══ Given text ══
By James T. Mulder | jmulder@syracuse.com The Post-Standard
on June 20, 2013 at 4:21 PM, updated June 20, 2013 at 4:29 PM
Syracuse, N.Y. -- Baby boomers in New York will be offered screening tests for hepatitis C when they visit a doctor or hospital under a bill passed by the state Legislature today.
The bill requires screening tests to be offered to people born between 1945 and 1965.
Many baby boomers may have hepatitis C and not know it. An estimated 3.2 million Americans -- including about 20,000 New Yorkers -- are infected with hepatitis C, most of them baby boomers.
Hepatitis C is a serious virus infection that over time can cause liver damage and even liver cancer. Early treatment can prevent this damage. Many people with hepatitis C do not get the care they need because they don't know they are infected. It can take many years before someone who is infected exhibits symptoms.
Hepatitis C is mostly spread through contact with an infected person's blood. Some people could have gotten infected before widespread screening of blood began in 1992. People who have injected drugs, even if only once in the past, could have been infected by sharing a needle or drug equipment with someone who had hepatitis C.
═══
══ Data to examine ══
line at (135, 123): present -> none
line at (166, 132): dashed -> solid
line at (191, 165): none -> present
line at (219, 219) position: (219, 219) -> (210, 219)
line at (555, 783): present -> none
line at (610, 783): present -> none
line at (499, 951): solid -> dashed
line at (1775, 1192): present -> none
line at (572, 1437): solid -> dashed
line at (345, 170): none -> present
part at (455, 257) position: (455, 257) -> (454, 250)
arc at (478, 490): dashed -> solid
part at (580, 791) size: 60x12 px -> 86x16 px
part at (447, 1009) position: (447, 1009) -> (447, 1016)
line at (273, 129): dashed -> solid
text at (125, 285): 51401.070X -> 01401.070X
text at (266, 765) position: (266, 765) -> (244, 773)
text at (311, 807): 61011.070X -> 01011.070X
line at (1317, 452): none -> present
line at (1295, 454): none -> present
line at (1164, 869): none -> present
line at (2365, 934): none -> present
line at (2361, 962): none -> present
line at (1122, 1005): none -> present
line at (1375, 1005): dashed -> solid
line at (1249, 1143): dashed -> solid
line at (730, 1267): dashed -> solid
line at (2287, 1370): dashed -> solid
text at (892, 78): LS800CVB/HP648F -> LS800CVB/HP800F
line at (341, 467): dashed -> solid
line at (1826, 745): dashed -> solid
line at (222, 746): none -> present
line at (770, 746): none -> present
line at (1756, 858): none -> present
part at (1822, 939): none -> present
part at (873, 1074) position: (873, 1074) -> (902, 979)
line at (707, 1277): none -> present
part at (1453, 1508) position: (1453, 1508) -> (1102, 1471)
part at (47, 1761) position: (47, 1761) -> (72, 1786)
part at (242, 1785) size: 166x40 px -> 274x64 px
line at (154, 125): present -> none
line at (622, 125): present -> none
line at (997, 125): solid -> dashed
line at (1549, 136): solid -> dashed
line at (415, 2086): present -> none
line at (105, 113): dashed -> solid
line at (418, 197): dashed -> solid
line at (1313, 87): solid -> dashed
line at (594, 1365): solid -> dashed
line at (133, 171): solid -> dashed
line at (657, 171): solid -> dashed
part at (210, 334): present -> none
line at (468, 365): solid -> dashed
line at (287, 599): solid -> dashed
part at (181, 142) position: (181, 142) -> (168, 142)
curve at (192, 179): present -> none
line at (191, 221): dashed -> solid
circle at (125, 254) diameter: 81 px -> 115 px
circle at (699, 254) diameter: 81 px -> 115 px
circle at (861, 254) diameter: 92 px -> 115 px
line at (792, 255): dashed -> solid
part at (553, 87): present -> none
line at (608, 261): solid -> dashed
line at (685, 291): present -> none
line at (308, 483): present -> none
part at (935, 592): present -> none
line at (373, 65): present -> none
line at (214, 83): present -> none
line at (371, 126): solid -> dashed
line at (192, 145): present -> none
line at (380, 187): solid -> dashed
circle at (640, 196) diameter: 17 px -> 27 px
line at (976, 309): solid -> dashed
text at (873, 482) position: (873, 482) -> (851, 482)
═══
### Required work
a. In the hepatitis C article, rewrite everything from "The bill requires" down to "them baby boomers.", swapping "baby boomers" for "older adults".
b. Translate this sentence from the hepatitis C article into Spanish: "Early treatment can prevent this damage."
c. Extend the article on the New York hepatitis C screening bill past its final sentence.

### Answers for the tasks
a.
The bill requires screening tests to be offered to people born between 1945 and 1965.
Many older adults may have hepatitis C and not know it. An estimated 3.2 million Americans -- including about 20,000 New Yorkers -- are infected with hepatitis C, most of them older adults.

b. El tratamiento temprano puede prevenir este daño.

c.
The bill passed the Senate today 63-0. It passed the Assembly by a vote of 138-1 June 10. AARP, which backed the bill, is calling on Gov. Andrew Cuomo to sign the measure into law.
The Medical Society of the State of New York, which represents doctors, opposed the bill because the U.S Preventive Services Task Force has recommended against routine screening of adults who do not have symptoms and are not considered to be at high risk of having hepatitis C.
The influential task force is at odds with the federal Centers for Disease Control and Prevention which has called for hepatitis C screening of baby boomers.
The bill was sponsored by Sen. Kemp Hannon, R-Long Island, and Assemblyman Kenneth Zebrowski, D-New York City.
Zebrowski's father died in 2006 at age 61 of liver failure and cirrhosis caused by hepatitis C. He contracted the disease from a 1973 blood transfusion, according to his son.